Brian R. VanCise said:


> Fascinating that Michigan is number 10 as you can get a CPL here very easily. (with one day of training)




Maybe it is because of all the caveats that makes it illegal to carry the firearm anywhere???


----------



## Hawke (Apr 1, 2008)

My state is #1.

But in Orange County, back when we had a certain sheriff, CCW license was a rubber stamp for all US citizens over the age of 21 (forgot the age) with a clean record.

In Los Angeles you need to be in politics, be a big actor, or join certain groups.  

The sheriff in LA and the sheriff in OC have different POVs about gun control.  The LA Sheriff website makes you jump through hoops before you can download the application for a CCW.  The OC Sheriff website in one click away.

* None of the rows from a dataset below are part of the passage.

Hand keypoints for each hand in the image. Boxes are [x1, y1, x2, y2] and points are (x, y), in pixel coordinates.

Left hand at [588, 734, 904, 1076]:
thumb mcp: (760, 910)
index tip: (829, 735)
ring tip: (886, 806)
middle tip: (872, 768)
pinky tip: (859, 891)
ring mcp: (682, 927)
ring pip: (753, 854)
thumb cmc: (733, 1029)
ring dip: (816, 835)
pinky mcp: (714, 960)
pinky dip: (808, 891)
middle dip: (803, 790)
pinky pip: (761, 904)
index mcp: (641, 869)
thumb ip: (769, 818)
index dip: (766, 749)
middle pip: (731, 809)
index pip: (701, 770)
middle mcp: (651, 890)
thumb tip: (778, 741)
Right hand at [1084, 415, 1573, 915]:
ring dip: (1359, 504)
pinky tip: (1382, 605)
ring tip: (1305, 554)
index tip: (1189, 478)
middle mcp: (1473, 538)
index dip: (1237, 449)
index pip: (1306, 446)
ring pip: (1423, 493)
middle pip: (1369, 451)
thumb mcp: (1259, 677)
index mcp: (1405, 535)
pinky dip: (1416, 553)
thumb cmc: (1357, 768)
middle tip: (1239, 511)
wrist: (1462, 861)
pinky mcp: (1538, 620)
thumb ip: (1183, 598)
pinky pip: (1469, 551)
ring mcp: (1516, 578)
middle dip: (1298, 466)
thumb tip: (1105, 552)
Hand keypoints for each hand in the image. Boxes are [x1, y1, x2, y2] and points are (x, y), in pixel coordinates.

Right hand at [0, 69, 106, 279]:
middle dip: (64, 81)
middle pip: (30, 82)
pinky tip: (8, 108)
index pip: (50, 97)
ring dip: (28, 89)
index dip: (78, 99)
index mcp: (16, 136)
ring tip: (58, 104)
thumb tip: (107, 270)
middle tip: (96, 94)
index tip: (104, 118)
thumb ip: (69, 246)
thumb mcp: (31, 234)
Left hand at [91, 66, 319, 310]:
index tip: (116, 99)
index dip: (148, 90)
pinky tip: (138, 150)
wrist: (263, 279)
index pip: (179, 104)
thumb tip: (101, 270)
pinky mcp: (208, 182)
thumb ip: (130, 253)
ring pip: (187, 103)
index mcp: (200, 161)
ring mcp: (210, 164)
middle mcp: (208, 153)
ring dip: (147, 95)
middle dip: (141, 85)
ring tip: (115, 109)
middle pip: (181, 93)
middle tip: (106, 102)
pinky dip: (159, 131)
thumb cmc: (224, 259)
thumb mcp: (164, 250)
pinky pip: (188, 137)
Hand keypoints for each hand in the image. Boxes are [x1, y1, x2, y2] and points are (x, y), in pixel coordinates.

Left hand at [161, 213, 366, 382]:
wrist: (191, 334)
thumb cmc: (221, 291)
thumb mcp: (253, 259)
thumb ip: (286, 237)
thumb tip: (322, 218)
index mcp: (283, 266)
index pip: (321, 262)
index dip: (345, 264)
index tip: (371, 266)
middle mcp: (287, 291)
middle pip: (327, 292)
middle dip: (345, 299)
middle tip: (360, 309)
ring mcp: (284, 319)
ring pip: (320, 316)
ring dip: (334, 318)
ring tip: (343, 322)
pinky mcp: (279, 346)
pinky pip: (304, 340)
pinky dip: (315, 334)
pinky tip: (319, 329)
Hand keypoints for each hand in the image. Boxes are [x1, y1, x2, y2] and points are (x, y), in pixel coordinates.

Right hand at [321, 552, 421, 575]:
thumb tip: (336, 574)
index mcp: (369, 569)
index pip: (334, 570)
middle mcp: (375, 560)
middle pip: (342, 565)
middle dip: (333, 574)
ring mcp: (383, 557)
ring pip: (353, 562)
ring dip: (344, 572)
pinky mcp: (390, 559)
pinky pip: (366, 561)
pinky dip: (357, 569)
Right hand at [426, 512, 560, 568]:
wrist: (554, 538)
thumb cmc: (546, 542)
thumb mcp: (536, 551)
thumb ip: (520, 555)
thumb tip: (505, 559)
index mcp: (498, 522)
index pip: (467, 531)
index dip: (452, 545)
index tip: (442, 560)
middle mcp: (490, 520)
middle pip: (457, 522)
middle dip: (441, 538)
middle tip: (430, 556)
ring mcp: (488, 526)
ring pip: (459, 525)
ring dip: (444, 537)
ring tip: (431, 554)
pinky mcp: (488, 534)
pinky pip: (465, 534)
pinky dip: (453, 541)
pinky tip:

Los Angeles wants to keep the guns mainly for the LEOs.  So a law abiding citizen has no gun.  High probability that mugger with the gun probably doesn't have a CCW license.  This is a tough situation for the law abiding citizen.


----------



## tkd1964 (Apr 4, 2008)

Brian R. VanCise said:


> Fascinating that Michigan is number 10 as you can get a CPL here very easily. (with one day of training)


 
Not only that, you can own classIII weapons and no city can make a gun law more stringent than the State. Many cities like NY, Chicago, etc. have more strict rules then the state does and this causes problems with travelers who don't know the law.


----------



## Obi Wan Shinobi (May 6, 2008)

Well Florida is T-32 on that list but things have changed here in the Sunshine State. The Castle Doctrine law is now in effect where law abiding citizens don't have to submit to a criminal they can now stand their ground and fight. Also a bill just passed allowing law abiding gun owners to be able to carry their firearms to work in their vehicles with the exception to prisons, schools, and certain other government buildings. The only thing I don't like or agree with and I'm not sure if it is a State matter but Police officers who train with firearms regularly and/or are firearms instructors have to abide by the mandatory 3 day waiting period on a gun where Joe Shmoe who takes a gun safety course and demonstrates he can point and shoot a gun in the right direction and gets a concealed weapons permit does not have to wait 3 days when they buy a handgun. That doesn't make sense to me but sae la vie.


----------



## KenpoTex (May 7, 2008)

Fla. has a 3 day waiting period...huh, news to me.

Would the cops be able to skip the waiting period if they had a CCW permit (apart from their status as LE)?


----------



## Obi Wan Shinobi (May 8, 2008)

See thats the thing that makes it all crazy...Cops train yearly with their firearms by having to qualify according to their agency's standards. Not to mention they received in depth instruction on firearms in the academy. But cops still have to wait 3 days before receiving a gun purchased with the exception of a trade in or if he/she carries a Concealed Weapons Permit.


----------



## hongkongfooey (May 18, 2008)

People's Republik of Maryland #5


----------



## 7starmarc (May 30, 2008)

California - We're number one! We're numbe....  oh crap.

I understand that here in the Golden State, we have about a year and a half before our "number one" status will be by an even larger margin (via the microstamping law, see link below) 

http://www.pafoa.org/forum/national-11/10451-ca-microstamping-bill-passed.html


----------



## Deaf Smith (May 30, 2008)

How does it rate? So well I sing.... (ok, I'm trying not to have a big head over this.)

Texas, our Texas! All hail the mighty State!
Texas, our Texas! So wonderful so great! 
Boldest and grandest, Withstanding ev'ry test; 
O Empire wide and glorious, You stand supremely blest. 

God bless you Texas! And keep you brave and strong, 
That you may grow in power and worth, Thro'out the ages long.

Texas, O Texas! Your freeborn single star, 
Sends out its radiance to nations near and far. 
Emblem of freedom! It sets our hearts aglow, 
With thoughts of San Jacinto and glorious Alamo. 

God bless you Texas! And keep you brave and strong, 
That you may grow in power and worth, Thro'out the ages long.

Texas, dear Texas! From tyrant grip now free, 
Shines forth in splendor your star of destiny! 
Mother of heroes! We come your children true, 
Proclaiming our allegiance, our faith, our love for you. 

God bless you Texas! And keep you brave and strong, 
That you may grow in power and worth, Thro'out the ages long.


----------